# SELECTED PASSAGE
Jul 282021
 

 

(DGR compiled the following four reviews to help clear out his backlog.)

The first one of these smaller and shorter review roundups was pretty death metal focused and also well-travelled, taking us all over planet Earth in the quest for the finest gurgles and blastbeats upon which to gorge ourselves. It also helped alleviate some of the guilt of having such a massive collection of bands I’d wanted to write about but was quickly watching the sand dwindle on available time given that we’re slowly crawling towards another likely back half of the year flood.

However, as is always the case, there was still another collection waiting in the wings and this one much more diverse across the musical spectrum, though equally world-traveling. Mileage-wise it may be a little more concentrated, as it’s fairly European-focused but we do reach the outskirts a bit, with this roundup taking us to places like a France/Sweden combo act, all the way to Texas, to the Netherlands, to Greece, to the wild and exotic reaches of Sacramento, California.

If that seems like a wild mess, then let me assure you, this collection of music is also wild, but after this I may be as close to having a clean slate as I’m ever going to get. So, let’s start my second attempt at a ‘shorter’ review roundup and get this ball rolling.

 

 

Enshine – Transcending Fire EP

 

It hadn’t ocurred to me that it’s been nearly six years since the release of the space-synth and ethereal doom duo Enshine’s second album Singularity up until the moment the band said it had been so. While the group are deep in the salt mines hammering out a third release, they have emerged just long enough to unleash an EP of new music entitled Transcending Fire – which the band describe on their Bandcamp page as “an exploration of new sonic territory yet retaining the trademark atmosphere of Enshine…”

And honestly, I think I’m still at the point in Enshine’s career where just about any new stuff from the duo is likely to gather my interest whether they decide to reach further into the musical galaxy or not. Hell, there’s enough of me enamored with Jari Lindholm‘s guitar playing that he was the beneficiary of one of the few times I glanced at an instrumental release this year. Which may be a benefit to Transcending Fire in some ways given that its last two songs are instrumental – one is a newer acoustic take on the song “Constellation” and the other is a new track entitled “Ascend”.

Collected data
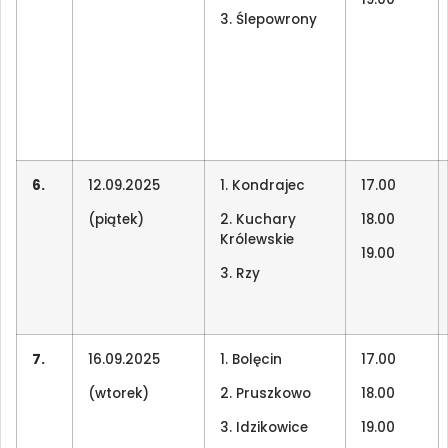
3. Ślepowrony
6.
12.09.2025
1. Kondrajec
17.00
(piątek)
2. Kuchary
18.00
Królewskie
19.00
3. Rzy
7.
16.09.2025
1. Bolęcin
17.00
(wtorek)
2. Pruszkowo
18.00
3. Idzikowice
19.00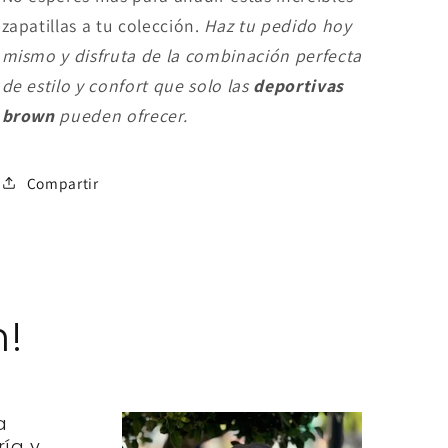
zapatillas a tu colección.
Haz tu pedido hoy
mismo y disfruta de la combinación perfecta
de estilo y confort que solo las
deportivas
brown
pueden ofrecer.
Compartir
m!
a
ría y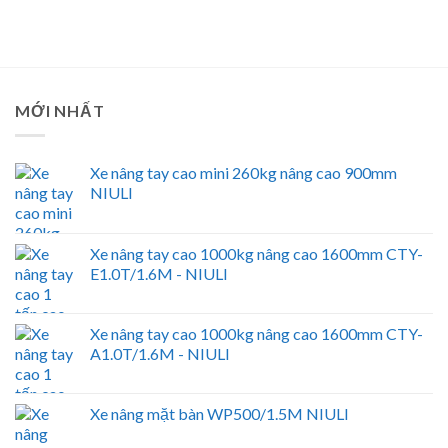
MỚI NHẤT
Xe nâng tay cao mini 260kg nâng cao 900mm
NIULI
Xe nâng tay cao 1000kg nâng cao 1600mm CTY-
E1.0T/1.6M - NIULI
Xe nâng tay cao 1000kg nâng cao 1600mm CTY-
A1.0T/1.6M - NIULI
Xe nâng mặt bàn WP500/1.5M NIULI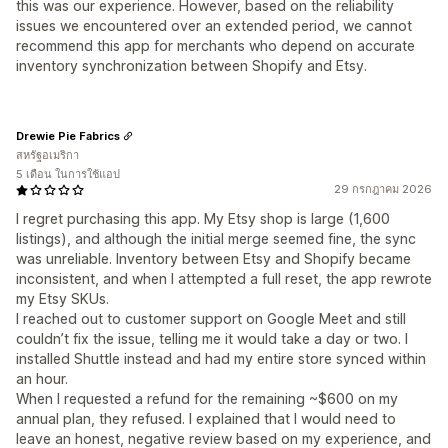
this was our experience. However, based on the reliability
issues we encountered over an extended period, we cannot
recommend this app for merchants who depend on accurate
inventory synchronization between Shopify and Etsy.
Drewie Pie Fabrics
สหรัฐอเมริกา
5 เดือน ในการใช้แอป
29 กรกฎาคม 2026
I regret purchasing this app. My Etsy shop is large (1,600
listings), and although the initial merge seemed fine, the sync
was unreliable. Inventory between Etsy and Shopify became
inconsistent, and when I attempted a full reset, the app rewrote
my Etsy SKUs.
I reached out to customer support on Google Meet and still
couldn’t fix the issue, telling me it would take a day or two. I
installed Shuttle instead and had my entire store synced within
an hour.
When I requested a refund for the remaining ~$600 on my
annual plan, they refused. I explained that I would need to
leave an honest, negative review based on my experience, and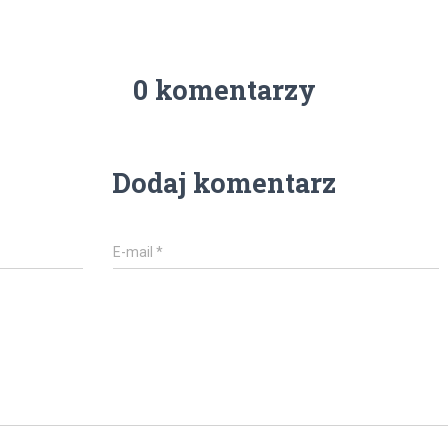
0 komentarzy
Dodaj komentarz
E-mail
*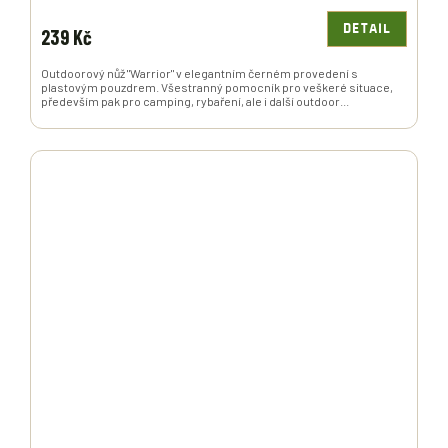
DETAIL
239 Kč
Outdoorový nůž "Warrior" v elegantním černém provedení s
plastovým pouzdrem. Všestranný pomocník pro veškeré situace,
především pak pro camping, rybaření, ale i další outdoor...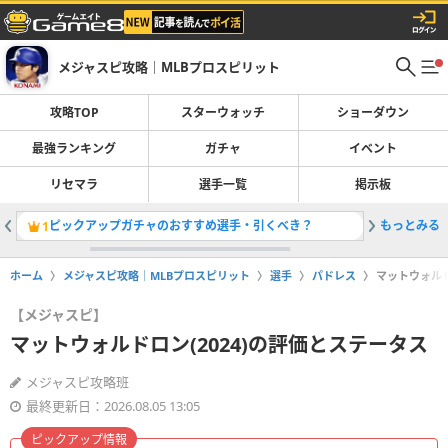
メジャスピ攻略｜MLBプロスピリット
攻略TOP
スターウォッチ
ショーダウン
最強ランキング
ガチャ
イベント
リセマラ
選手一覧
掲示板
ピックアップガチャのおすすめ選手・引くべき？
もっとみる
ガチャ一
1
2
ホーム
メジャスピ攻略｜MLBプロスピリット
選手
パドレス
マットウォルド
【メジャスピ】
マットウォルドロン(2024)の評価とステータス
メジャスピ攻略班
最終更新日：2026.08.05 13:05
ピックアップ情報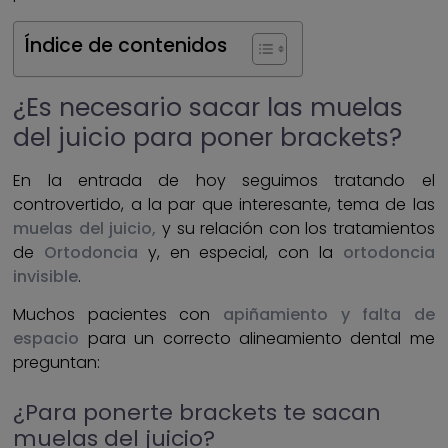
Índice de contenidos
¿Es necesario sacar las muelas
del juicio para poner brackets?
En la entrada de hoy seguimos tratando el
controvertido, a la par que interesante, tema de las
muelas del juicio,
y su relación con los tratamientos
de
Ortodoncia
y, en especial, con la
ortodoncia
invisible
.
Muchos pacientes con
apiñamiento y falta de
espacio
para un correcto alineamiento dental me
preguntan:
¿Para ponerte brackets te sacan
muelas del juicio?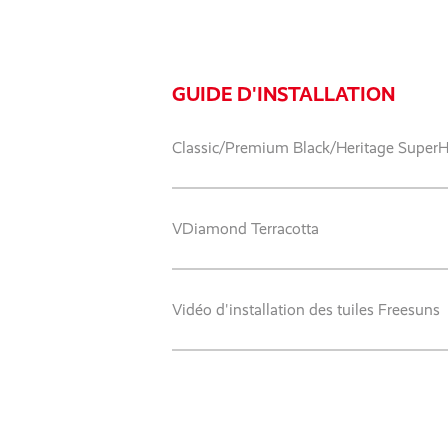
GUIDE D'INSTALLATION
Classic/Premium Black/Heritage Super
VDiamond Terracotta
Vidéo d'installation des tuiles Freesuns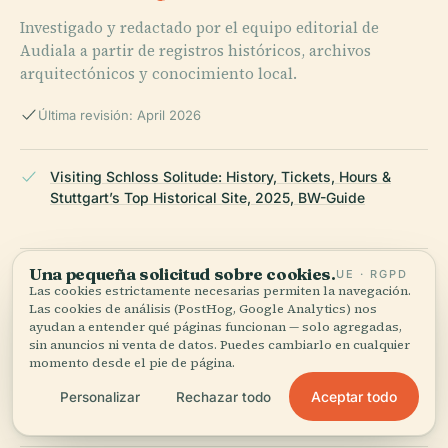
Investigado y redactado por el equipo editorial de
Audiala a partir de registros históricos, archivos
arquitectónicos y conocimiento local.
Última revisión: April 2026
Visiting Schloss Solitude: History, Tickets, Hours &
Stuttgart’s Top Historical Site, 2025, BW-Guide
Una pequeña solicitud sobre cookies.
UE · RGPD
Visiting Schloss Solitude: History, Tickets, Hours &
Las cookies estrictamente necesarias permiten la navegación.
Stuttgart’s Top Historical Site, 2025, Stuttgart Tourist
Las cookies de análisis (PostHog, Google Analytics) nos
ayudan a entender qué páginas funcionan — solo agregadas,
sin anuncios ni venta de datos. Puedes cambiarlo en cualquier
momento desde el pie de página.
Castle Solitude Visiting Hours, Tickets, and Highlights:
Your Complete Guide to Stuttgart's Historical Gem, 2025
Aceptar todo
Personalizar
Rechazar todo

# QUESTIONS ON THE MATERIAL
1. Extract the portion of the review roundup that begins at the words "If that seems" and stops after the words "this ball rolling.".
2. In the review roundup, how long has it been since Enshine released its second album, Singularity?
3. List every place the review roundup says this second collection takes the reader.
These lines have no connection to the review roundup.

# RESPONSES PER TASK
1.
If that seems like a wild mess, then let me assure you, this collection of music is also wild, but after this I may be as close to having a clean slate as I’m ever going to get. So, let’s start my second attempt at a ‘shorter’ review roundup and get this ball rolling.

2. Nearly six years.

3.
- France/Sweden (a combo act)
- Texas
- the Netherlands
- Greece
- Sacramento, California